По коридору, в направлении вагона ресторана, шла маленькая, неряшливо одетая женщина. Несмотря на малый рост и худобу, она казалась непомерно тяжелой, словно была отлита из свинца. Когда она приблизилась, Федор почувствовал, как дрожит вагонный пол под ее широкими шагами. Следом, легко и беззвучно, плыл полный седовласый господин в дорогом помятом костюме, в очках, вероятно, иностранец.

Женщину Федор узнал, иностранца видел впервые. Анжелика Балабанова, старая приятельница Ленина и Крупской, громко, возбужденно говорила по немецки.

— Они предали идею социализма, цинично, расчетливо воспользовались сокровенной мечтой человечества, чтобы узурпировать власть и стать новыми монархами, олигархами, римскими патрициями, утопающими в роскоши. Здесь повсюду ковры, позолота. В Европе богатые буржуа путешествуют скромнее.

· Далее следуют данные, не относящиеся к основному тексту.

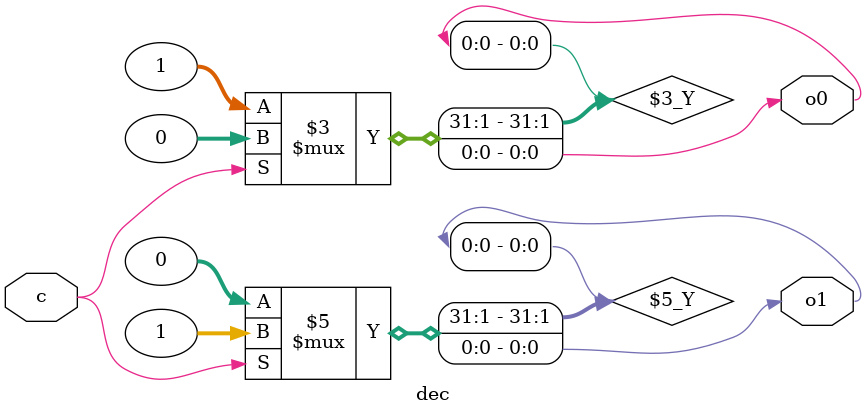
<source format=v>
module dec (input c, output reg o0, o1);
 always @(*)
  begin
   o0 = (c == 0) ? 1 : 0;
   o1 = (c == 1) ? 1 : 0;
  end
endmodule

</source>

— Мне кажется, ничего позолоченного тут нет, — робко возразил ее спутник.

— А! Вот вам наглядный пример. Видите этого лощеного юнца? Какой дорогой костюм на нем! Запонки золотые, с драгоценными камнями. Новый образ большевика!

Она говорила о Федоре, вероятно, думала, что «наглядный пример» иностранных языков знать не может. Он обернулся и произнес по немецки:

— Добрый день, госпожа Балабанова. Я не большевик. Я врач.

Спутник ее смутился, она нисколько.

— Я видела вас у Ленина, — сказала она по русски, окинув Федора с головы до ног пристальным надменным взглядом, — ваша фамилия Агапкин. Почему вы обратились ко мне «госпожа»?

— Извините, если это обидело вас.

Она не ответила, зашагала вперед, спутник ее поплыл следом.

Федор хотел вернуться в купе, но открылась дверь соседнего купе, и оттуда вылезла рыжая взлохмаченная мужская голова в круглых очках.

— Ушли? — спросила голова, озирая коридор. — Табачку нет у вас?

Бокий ошибся. Член ЦК РКП(б), член Исполкома Коминтерна, журналист и автор многих анекдотов Карл Радек ехал не в соседнем вагоне, а в соседнем купе.

— Что ж вы так оплошали? — он встал рядом с Федором возле окна. — Товарища Балабанову обозвали госпожой. Она товарищ, принципиальный, самоотверженный наш товарищ. Из Коминтерна вышла, хлопнув дверью. Коммунистическая мегера, подружка Муссолини. Ну да черт с ней. Хотел я отправиться в ресторан, однако теперь подожду, пока коммунистка Балабанова изволит отобедать. Интересно, навсегда она уматывает из России или еще вернется? Слушайте, а что, эсеровские пули вы, врачи, из Старика вытаскивать вовсе не собираетесь?

— Пока нет необходимости, — сухо ответил Федор.

Радек говорил с сильным польским акцентом. Из папирос, предложенных Федором, высыпал табак, набил трубку, прежде чем разжечь ее, приблизил к Федору свое бледное, толстогубое лицо, обрамленное рыжими кудрявыми бакенбардами вдоль нижней челюсти.